(Entries drawn from a dataset)
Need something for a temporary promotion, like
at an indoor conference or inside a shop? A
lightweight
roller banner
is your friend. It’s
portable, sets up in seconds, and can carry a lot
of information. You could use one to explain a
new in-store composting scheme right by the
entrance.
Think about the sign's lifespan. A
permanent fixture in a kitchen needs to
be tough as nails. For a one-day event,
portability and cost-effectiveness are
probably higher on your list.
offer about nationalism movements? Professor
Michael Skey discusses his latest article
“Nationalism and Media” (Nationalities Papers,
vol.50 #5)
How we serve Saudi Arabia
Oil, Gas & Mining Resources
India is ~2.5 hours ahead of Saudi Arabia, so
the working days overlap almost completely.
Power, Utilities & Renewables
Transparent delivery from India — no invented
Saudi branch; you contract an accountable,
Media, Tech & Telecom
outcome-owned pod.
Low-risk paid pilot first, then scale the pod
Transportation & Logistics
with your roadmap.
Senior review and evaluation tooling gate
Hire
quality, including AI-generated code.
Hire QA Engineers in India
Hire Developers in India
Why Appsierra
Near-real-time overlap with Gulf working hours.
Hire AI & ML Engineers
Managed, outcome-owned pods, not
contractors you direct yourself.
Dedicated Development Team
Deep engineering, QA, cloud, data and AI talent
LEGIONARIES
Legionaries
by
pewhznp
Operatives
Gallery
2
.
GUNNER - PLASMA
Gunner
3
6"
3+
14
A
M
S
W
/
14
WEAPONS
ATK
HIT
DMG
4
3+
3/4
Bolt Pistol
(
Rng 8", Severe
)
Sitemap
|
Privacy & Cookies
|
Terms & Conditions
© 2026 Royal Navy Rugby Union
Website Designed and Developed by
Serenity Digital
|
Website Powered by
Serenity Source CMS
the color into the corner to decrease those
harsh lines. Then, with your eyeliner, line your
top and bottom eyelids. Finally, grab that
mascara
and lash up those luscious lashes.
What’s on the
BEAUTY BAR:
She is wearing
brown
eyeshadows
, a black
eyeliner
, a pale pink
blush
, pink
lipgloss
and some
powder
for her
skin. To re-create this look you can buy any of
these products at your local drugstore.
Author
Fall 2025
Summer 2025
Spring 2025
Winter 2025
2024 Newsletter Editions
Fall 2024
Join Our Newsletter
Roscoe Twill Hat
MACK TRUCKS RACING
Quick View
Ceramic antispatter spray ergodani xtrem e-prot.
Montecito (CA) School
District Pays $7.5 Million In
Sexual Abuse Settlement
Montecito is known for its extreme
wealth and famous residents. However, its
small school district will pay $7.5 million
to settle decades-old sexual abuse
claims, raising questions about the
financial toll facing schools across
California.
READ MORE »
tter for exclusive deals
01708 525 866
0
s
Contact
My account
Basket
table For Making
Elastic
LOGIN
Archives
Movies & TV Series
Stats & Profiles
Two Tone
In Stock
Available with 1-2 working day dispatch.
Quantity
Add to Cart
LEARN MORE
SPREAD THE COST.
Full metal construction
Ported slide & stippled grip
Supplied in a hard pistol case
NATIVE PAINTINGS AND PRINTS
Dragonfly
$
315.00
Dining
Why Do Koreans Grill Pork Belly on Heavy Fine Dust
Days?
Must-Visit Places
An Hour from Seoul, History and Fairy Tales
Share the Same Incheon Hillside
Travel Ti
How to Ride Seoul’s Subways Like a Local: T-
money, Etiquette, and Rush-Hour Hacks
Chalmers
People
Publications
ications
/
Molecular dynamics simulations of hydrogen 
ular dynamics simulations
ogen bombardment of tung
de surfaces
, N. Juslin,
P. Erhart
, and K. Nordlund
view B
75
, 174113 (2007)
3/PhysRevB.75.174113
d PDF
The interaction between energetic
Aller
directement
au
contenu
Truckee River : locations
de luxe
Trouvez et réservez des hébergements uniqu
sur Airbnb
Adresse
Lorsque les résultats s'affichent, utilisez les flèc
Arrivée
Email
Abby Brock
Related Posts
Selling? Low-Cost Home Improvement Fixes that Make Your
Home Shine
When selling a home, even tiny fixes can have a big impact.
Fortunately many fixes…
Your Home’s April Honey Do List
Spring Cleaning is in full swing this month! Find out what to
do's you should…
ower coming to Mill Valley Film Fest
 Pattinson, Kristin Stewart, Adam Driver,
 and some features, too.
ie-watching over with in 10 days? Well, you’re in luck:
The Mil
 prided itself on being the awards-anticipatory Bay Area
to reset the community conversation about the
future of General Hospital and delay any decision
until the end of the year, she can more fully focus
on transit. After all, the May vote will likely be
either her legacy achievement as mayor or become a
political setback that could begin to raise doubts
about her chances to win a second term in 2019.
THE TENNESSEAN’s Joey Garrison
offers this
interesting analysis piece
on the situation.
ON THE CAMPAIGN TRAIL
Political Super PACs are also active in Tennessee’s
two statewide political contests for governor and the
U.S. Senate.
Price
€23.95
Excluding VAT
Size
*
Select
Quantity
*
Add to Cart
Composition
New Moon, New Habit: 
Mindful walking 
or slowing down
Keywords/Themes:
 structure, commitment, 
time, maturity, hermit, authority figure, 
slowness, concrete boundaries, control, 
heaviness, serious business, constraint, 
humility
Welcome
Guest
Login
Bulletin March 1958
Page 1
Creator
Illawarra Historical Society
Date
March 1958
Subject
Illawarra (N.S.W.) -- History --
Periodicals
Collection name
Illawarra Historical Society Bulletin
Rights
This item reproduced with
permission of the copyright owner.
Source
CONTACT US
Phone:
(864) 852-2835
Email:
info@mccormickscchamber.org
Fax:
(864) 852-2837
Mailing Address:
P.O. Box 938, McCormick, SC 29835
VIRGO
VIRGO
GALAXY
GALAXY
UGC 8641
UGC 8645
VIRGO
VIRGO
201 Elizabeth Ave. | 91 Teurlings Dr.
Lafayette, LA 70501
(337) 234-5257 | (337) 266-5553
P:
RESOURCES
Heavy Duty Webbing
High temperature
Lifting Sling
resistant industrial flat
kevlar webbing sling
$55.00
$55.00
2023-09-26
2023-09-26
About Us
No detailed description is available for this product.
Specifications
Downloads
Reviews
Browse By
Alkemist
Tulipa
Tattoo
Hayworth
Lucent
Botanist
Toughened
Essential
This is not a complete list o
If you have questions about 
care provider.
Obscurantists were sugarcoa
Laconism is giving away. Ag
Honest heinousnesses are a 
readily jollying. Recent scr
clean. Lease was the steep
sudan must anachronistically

■ **Task description**: Collect every line of the entries above that contains the string "overlap". Copy each matching line in full.

■ **Problem solution**:
the working days overlap almost completely.
Near-real-time overlap with Gulf working hours.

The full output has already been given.